In 1912 he was assigned to the Spanish protectorate in Morocco, where he participated in the Rif War until 1915. The merits acquired in North Africa earned him promotion to commander and several decorations. Later he served as a professor at the Escuela Superior de Guerra, and in 1928 he wrote the essay The Command and the Service of the General Staff, a practical guide for solving military problems.

He participated in the Spanish coup of July 1936, and as general staff colonel, he was in charge of asking General Domènec Batet to take charge of his rebellious garrison. Given his refusal to join the coup, Batet was arrested by his subordinates (several years later, sentenced to death, by order of Franco). In the aftermath of the 1936 coup, Moreno was one of the six members of the National Defense Junta established in Burgos by the rebels.
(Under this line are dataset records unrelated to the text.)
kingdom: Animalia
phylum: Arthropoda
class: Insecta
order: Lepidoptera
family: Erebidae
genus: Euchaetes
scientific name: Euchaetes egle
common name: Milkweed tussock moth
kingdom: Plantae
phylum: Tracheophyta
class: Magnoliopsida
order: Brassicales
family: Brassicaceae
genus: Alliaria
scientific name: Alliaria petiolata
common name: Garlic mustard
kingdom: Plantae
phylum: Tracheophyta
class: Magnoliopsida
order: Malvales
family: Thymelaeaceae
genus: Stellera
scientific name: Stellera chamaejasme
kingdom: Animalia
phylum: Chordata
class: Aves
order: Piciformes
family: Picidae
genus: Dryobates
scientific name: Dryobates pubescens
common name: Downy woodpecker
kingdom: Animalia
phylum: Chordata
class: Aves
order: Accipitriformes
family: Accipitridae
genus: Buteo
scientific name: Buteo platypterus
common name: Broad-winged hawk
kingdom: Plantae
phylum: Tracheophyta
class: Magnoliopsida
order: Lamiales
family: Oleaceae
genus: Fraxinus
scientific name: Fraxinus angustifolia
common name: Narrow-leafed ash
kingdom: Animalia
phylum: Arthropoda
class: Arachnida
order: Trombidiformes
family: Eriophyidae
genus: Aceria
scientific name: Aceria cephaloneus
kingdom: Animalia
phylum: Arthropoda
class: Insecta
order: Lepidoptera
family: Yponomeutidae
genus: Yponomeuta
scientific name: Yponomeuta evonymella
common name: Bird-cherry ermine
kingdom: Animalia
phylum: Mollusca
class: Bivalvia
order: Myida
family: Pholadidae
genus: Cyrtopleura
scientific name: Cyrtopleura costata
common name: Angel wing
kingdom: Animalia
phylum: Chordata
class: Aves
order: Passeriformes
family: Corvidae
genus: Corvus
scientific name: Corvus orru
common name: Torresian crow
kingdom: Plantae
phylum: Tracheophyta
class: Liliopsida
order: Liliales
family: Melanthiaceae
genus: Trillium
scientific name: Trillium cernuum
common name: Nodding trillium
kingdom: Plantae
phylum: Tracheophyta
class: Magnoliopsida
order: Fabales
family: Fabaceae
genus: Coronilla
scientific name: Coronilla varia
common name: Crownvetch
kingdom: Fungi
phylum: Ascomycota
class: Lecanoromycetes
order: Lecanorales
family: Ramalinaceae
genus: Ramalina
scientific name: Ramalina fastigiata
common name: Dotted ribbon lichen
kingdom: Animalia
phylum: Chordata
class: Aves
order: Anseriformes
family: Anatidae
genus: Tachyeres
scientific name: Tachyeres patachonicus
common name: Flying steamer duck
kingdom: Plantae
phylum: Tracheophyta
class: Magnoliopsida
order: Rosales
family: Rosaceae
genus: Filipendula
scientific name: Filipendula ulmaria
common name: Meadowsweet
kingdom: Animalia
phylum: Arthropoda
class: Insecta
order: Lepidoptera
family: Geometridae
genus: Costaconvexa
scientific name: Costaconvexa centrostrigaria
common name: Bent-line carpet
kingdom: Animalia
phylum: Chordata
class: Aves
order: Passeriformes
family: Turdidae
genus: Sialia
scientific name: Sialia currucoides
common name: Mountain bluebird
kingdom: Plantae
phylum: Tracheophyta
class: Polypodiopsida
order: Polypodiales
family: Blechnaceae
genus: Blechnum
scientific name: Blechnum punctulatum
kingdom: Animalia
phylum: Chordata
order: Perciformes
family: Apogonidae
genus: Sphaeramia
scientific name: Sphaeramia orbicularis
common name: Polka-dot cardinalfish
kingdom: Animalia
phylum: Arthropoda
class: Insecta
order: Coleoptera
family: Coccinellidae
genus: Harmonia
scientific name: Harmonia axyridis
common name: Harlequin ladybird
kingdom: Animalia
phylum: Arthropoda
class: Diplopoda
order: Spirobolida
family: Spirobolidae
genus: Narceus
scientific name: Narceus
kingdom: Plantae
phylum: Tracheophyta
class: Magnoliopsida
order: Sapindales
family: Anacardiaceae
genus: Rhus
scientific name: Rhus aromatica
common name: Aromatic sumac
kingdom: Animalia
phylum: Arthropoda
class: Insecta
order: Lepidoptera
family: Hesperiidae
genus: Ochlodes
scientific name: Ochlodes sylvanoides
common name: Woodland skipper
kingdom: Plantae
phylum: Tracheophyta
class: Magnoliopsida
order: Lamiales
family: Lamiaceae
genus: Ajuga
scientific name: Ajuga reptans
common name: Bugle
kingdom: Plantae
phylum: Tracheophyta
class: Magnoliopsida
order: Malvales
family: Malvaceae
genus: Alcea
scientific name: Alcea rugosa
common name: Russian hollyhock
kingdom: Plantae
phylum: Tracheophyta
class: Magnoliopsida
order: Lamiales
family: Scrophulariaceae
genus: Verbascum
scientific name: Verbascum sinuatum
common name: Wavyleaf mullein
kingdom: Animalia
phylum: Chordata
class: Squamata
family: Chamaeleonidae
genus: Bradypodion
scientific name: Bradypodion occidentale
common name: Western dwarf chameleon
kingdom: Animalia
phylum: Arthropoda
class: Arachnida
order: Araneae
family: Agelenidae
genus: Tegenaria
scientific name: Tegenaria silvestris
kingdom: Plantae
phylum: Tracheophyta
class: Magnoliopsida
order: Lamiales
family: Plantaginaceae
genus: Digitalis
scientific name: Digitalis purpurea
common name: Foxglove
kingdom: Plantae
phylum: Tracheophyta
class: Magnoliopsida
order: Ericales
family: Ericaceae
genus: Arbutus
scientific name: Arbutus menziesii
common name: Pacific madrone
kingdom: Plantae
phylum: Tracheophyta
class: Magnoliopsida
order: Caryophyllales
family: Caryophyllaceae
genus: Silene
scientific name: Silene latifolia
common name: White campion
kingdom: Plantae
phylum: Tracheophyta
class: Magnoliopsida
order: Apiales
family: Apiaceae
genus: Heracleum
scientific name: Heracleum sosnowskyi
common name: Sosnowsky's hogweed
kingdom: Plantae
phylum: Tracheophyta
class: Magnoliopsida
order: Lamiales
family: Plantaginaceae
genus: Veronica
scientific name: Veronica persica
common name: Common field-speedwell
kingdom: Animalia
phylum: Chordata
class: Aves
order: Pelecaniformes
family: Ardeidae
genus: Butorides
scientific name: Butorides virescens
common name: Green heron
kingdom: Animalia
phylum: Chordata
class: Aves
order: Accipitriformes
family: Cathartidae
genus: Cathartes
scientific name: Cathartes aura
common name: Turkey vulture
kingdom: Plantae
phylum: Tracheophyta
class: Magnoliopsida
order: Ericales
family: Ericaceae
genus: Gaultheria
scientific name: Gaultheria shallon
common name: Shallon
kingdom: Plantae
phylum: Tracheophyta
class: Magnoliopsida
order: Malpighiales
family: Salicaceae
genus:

As chief of staff of the Northern Army, he was second in command to General Emilio Mola.

After the war, Moreno held the positions of Military Governor of Barcelona between 1942 and 1944, Captain General of the IV Military Region, and Military Governor of Madrid between 1944 and 1947, when he definitively retired from the army. He died in Madrid in 1967.

== Charges of crimes against humanity and illegal detention ==
In 2008, he was one of the thirty-five senior Francoist officials charged by the Audiencia Nacional in the summary instructed by judge Baltasar Garzón for the alleged crimess of illegal detention and crimes against humanity that were supposedly committed during the Spanish Civil War and the first years of the Francoist regime. The judge declared Moreno's criminal liability extinguished when he received reliable evidence of his death, which had occurred more than forty years earlier. The investigation of the case was so controversial that Garzón was accused of perverting the course of justice, tried and acquitted by the Supreme Court of Spain.